- Directed by: Jason Michael Brescia
- Written by: Jason Michael Brescia
- Produced by: Bob Burton Renee De Ponte Bryson Pintard
- Starring: Rob Steinhauser Joseph Booton Mindy Sterling Jason Mewes Kevin Nash
- Distributed by: Lionsgate
- Release date: August 28, 2012;
- Running time: 85 minutes
- Country: United States
- Language: English

= The Newest Pledge =

The Newest Pledge is a 2012 comedy film written and directed by Jason Michael Brescia. The film is about the hard-partying Omega fraternity and their struggles to raise a baby that they find on their doorstep. The film was released in North America by Lionsgate.

==Plot==
The morning after a night of binge drinking and patriotic partying, the Omega fraternity awaken to find a baby on their doorstep. After little deliberation, the fraternity members, led by their president Hodges, decide to raise the baby and name him Kegston. In a short period of time raising a baby runs the fraternities finances dry, leading Hodges to seek advice from former Omega president, and current professor at the university Professor Street (played by Jason Mewes).

On the verge of losing their baby due to bankruptcy, Pledge, a freshman fraternity member, suggests that the Omega's throw a party to raise funds. Despite Phi Tau Tau, the rival fraternities best attempt to ruin the party, the Omega's raise the funds necessary to keep Kegston only to be hit with the news that no non-students can live in Greek housing. This leads Hodges, along with his fraternity brothers Night Train, 39, and Renato to visit President Dumervile (played by Mindy Sterling). Despite schmoozing the President to the best of their abilities, President Dumervile informs the Omega's that it is too late in the year for her to make any changes, and that "rules are rules".

Days later, with hope dwindling, Night Train, the schools championship running back gets drafted into the NFL and decides to use his money to start a scholarship for babies. The school and President Dumervile then allow Kegston to be a student at the university, foiling Phi Tau Tau's second attempt to rid the Omega's of their newest member.
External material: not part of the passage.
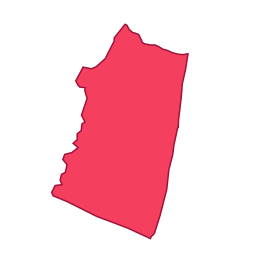 the district of Niagara, New York, United States of America, rotated 114°
{"feature_id": "52423323B57402250817644", "entity_name": "Niagara", "entity_type": "district", "adm_level": 2, "iso_a3": "USA", "parent_name": "United States of America", "parent_adm1": "New York", "projection": "robinson", "projection_center": [-78.823, 43.197], "detail": "fine", "context": "isolated", "style": "filled", "palette": "rose", "viewbox_px": 256, "rotation_deg": 114, "n_neighbors": 0, "source": "geoboundaries", "source_scale": "gbopen_adm2", "svg_char_len": 1064}
<svg xmlns="http://www.w3.org/2000/svg" viewBox="0 0 256 256"><g transform="rotate(114 128 128)"><path d="M219.9,62.5L217.6,62.6L214.7,61.3L212.8,61.1L195.0,63.1L168.5,67.6L149.5,73.7L134.2,76.3L124.9,79.1L107.8,82.7L107.1,82.3L100.1,85.1L78.4,91.8L65.8,96.3L51.2,99.2L35.8,103.4L38.6,107.6L40.3,112.4L41.2,118.6L41.1,120.0L41.1,123.3L41.8,127.9L41.2,133.1L41.1,136.8L42.5,140.2L43.1,141.1L43.7,144.5L44.2,146.0L44.3,148.1L43.8,150.2L42.2,151.4L41.4,152.5L39.9,154.4L38.9,155.2L38.2,157.0L38.4,158.8L38.5,160.4L38.9,162.6L37.5,167.1L36.0,168.9L34.5,170.9L34.5,172.9L51.3,177.2L54.3,176.0L73.9,177.0L84.2,181.6L85.9,182.8L88.8,185.6L90.7,193.9L91.8,193.8L106.2,194.9L109.4,190.8L110.2,188.7L108.6,183.3L111.3,182.8L117.5,177.4L135.2,175.7L140.2,169.7L142.8,171.7L149.6,169.7L153.9,172.0L159.4,169.7L164.3,171.9L166.2,165.7L173.3,169.3L177.9,175.1L183.3,174.7L186.3,168.8L194.1,167.2L197.4,169.9L203.2,168.8L206.6,165.3L210.2,171.2L217.9,171.5L220.4,168.8L220.0,153.8L221.5,120.8L219.6,88.2L219.9,62.5Z" fill="#f43f5e" stroke="#9f1239" stroke-width="1.5"/></g></svg>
Later in the semester, at the Omega's Spring Formal, Hodges declares Pledge the candidate to succeed him as President of the Omegas. The Omega's hadn't lost a Greek Board election in almost a century, but Rico (played by Joseph Booton), the leader of the Phi Tau Tau's, creates a campaign slandering the Omega's, stating that they kidnapped the baby. Rico and Pledge's presidential contest culminates at the Greek Board debate where Pledge presents a paternity test to President Dumervile stating who the real father of the baby is.

==Release==
The Newest Pledge premiered on October 30, 2010 at the New Beverly Cinema in Los Angeles, California. Before its wide release on August 28, 2012, the film screened at the Houston Comedy Film Festival, the Wet Your Pants Comedy Film Festival in Indianapolis, and Indie Fest United States in Garden Grove, California. The film had several private or limited engagement theatrical screenings including a New York City premiere at Cinema Village, a screening at the Dodge College of Film and Media Arts where several key crew members graduated, and a screening at the art house theater in Jason Michael Brescia's home town of Malverne, New York.

The film was released in 16x9 widescreen 1.78:1 and Dolby 5.1 digital audio by Lionsgate DVD. The DVD also includes commentary with writer director Jason Michael Brescia, and actors Kevin Myers, Rob Steinhauser, and Beth Lepley.